[Transcribed page text]
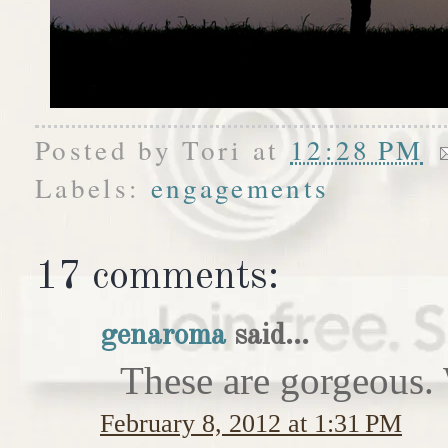
Posted by
Tori
at
12:28 PM
Labels:
engagements
17 comments:
genaroma
said...
These are gorgeous. 
February 8, 2012 at 1:31 PM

▶ _TASK ITEM_
Output every line of text in these records without changing anything, and leave the pictures out.

▶ _EXERCISE RESULT_
Posted by
Tori
at
12:28 PM
Labels:
engagements
17 comments:
genaroma
said...
These are gorgeous. 
February 8, 2012 at 1:31 PM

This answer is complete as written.